Vitamin D supplementation touted for dementia prevention in high-risk individuals

Jairia Dela Cruz
13 Mar 2023
Vitamin D supplementation touted for dementia prevention in high-risk individuals

Vitamin D may offer brain boosting benefits, with a large study providing evidence that vitamin D supplementation exerts some effect in the prevention of dementia.

In a cohort of 12,388 older adults enrolled through the National Alzheimer's Coordinating Center in the US, vitamin D supplementation was associated with lower incidence of dementia over 10 years (hazard ratio [HR], 0.60, 95 percent confidence interval [CI], 0.55–0.65; p<0.001). [Alzheimers Dement 2023;doi:10.1002/dad2.12404]

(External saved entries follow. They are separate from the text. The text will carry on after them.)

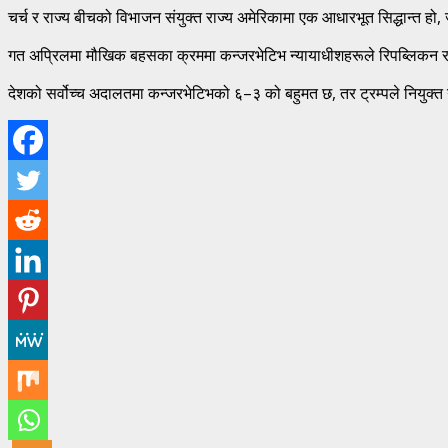
चर्च र राज्य बीचको विभाजन संयुक्त राज्य अमेरिकामा एक आधारभूत सिद्धान्त 
गत अप्रिलमा मौखिक बहसका क्रममा कन्जरभेटिभ न्यायाधीशहरूले रिपब्लिकन राष्
देशको सर्वोच्च अदालतमा कन्जरभेटिभको ६–३ को बहुमत छ, तर ट्रम्पले नियुक्त 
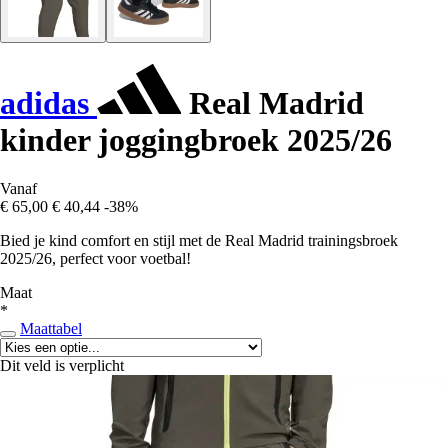
adidas
Real Madrid
kinder joggingbroek 2025/26
Vanaf
€ 65,00
€ 40,44
-38%
Bied je kind comfort en stijl met de Real Madrid trainingsbroek
2025/26, perfect voor voetbal!
Maat
*
Maattabel
Dit veld is verplicht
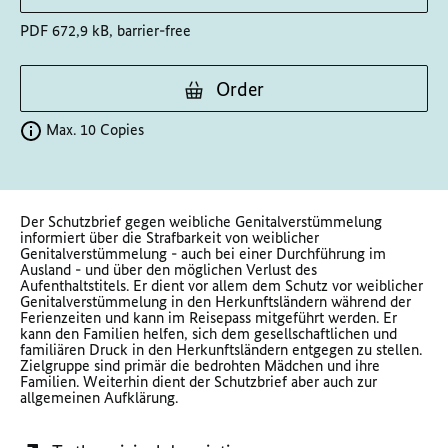
PDF 672,9 kB, barrier-free
Order
Max. 10 Copies
Der Schutzbrief gegen weibliche Genitalverstümmelung
informiert über die Strafbarkeit von weiblicher
Genitalverstümmelung - auch bei einer Durchführung im
Ausland - und über den möglichen Verlust des
Aufenthaltstitels. Er dient vor allem dem Schutz vor weiblicher
Genitalverstümmelung in den Herkunftsländern während der
Ferienzeiten und kann im Reisepass mitgeführt werden. Er
kann den Familien helfen, sich dem gesellschaftlichen und
familiären Druck in den Herkunftsländern entgegen zu stellen.
Zielgruppe sind primär die bedrohten Mädchen und ihre
Familien. Weiterhin dient der Schutzbrief aber auch zur
allgemeinen Aufklärung.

Significantly more participants who were taking vitamin D supplements lived free of dementia for longer, with the 5-year dementia-free survival being 83.6 percent (95 percent CI. 82.3–84.9) as opposed to 68.4 percent (95 percent CI, 67.1–69.7) among those who were not taking any vitamin D supplements.

Of note, the findings on the beneficial effects of vitamin D supplementation on dementia incidence were consistent across each vitamin D formulation: calcium–vitamin D (HR, 0.56, 95 percent CI, 0.49–0.64; p<0.001), cholecalciferol (HR, 0.63, 95 percent CI, 0.53–0.75; p<0.001), ergocalciferol (HR, 0.61, 95 percent CI, 0.53–0.71; p<0.001), and their combinations (HR, 0.50, 95 percent CI, 0.40–0.64; p<0.001).

Another interesting finding is that while vitamin D supplementation had favourable effects across all strata of sex, cognitive diagnosis, and APOE ε4 status, there were significant differences within the subgroups, according to researchers led by Prof Zahinoor Ismail of the University of Calgary, Calgary, Alberta, Canada and University of Exeter, Exeter, UK.

Interaction analyses showed that the incidence rates of dementia among participants who were taking vitamin D supplements were much lower for women than men (HR, 0.51 vs 0.74; p<0.001), for those with normal cognitive function than their counterparts with mild cognitive impairment (HR, 0.44 vs 0.67; p<0.001), and APOE ε4 noncarriers than carriers (HR, 0.53 vs 0.67; p=0.005).

“We know that vitamin D has some effects in the brain that could have implications for reducing dementia; however, so far, research has yielded conflicting results,” according to lead investigator Prof Zahinoor Ismail of the University of Calgary, Alberta, Canada and University of Exeter, Exeter, UK. [Am J Ther 2021;28:e638-e648; CNS Drugs 2021;35:1249-1264; J Neurol Neurosurg Psychiatry 2019;90:1347-1352; J Alzheimers Dis 2013;37:147-171; J Gerontol A Biol Sci Med Sci 2012;67:1205-1211]

“Our findings give key insights into groups who might be specifically targeted for vitamin D supplementation. Overall, we found evidence to suggest that earlier supplementation might be particularly beneficial, [that is] before the onset of cognitive decline,” Ismail said.

Next steps

Also known as the sunshine supplement, vitamin D helps flush out amyloid beta (Aβ) aggregates, one of the hallmarks of Alzheimer's disease, from the brain and prevent the build-up of Aβ-induced tau, which is another protein involved in the development of dementia. [Neuroscience 2016;322:28-38; J Alzheimers Dis 2012;29:51-62; Int J Mol Sci 2020;21:4215]

There is also evidence to suggest that low levels of serum vitamin D contribute to a greater risk of dementia and Alzheimer's disease. Yet, Ismail and colleagues acknowledged that the role of vitamin D supplementation as a potential intervention for prevention is still debated and remains uncertain. [Nutr J 2015;14:76; Am J Clin Nutr 2019;110:246-253; J Neurol Neurosurg Psychiatry 2019;90:1347-1352]

“Preventing dementia or even delaying its onset is vitally important given the growing numbers of people affected. The link with vitamin D in this study suggests that taking vitamin D supplements may be beneficial in preventing or delaying dementia, but we now need clinical trials to confirm whether this is really the case,” said co-investigator Dr Byron Creese of the University of Exeter.

“The ongoing VitaMIND study at the University of Exeter is exploring this issue further by randomly assigning participants to either take vitamin D or placebo and examining changes in memory and thinking tests over time,” Creese shared.

The VitaMIND study enrols people at least 40 years old, who are asked to complete annual questionnaires on detailed lifestyle factors and undergo cognitive testing to determine what keeps the brain sharp in later life.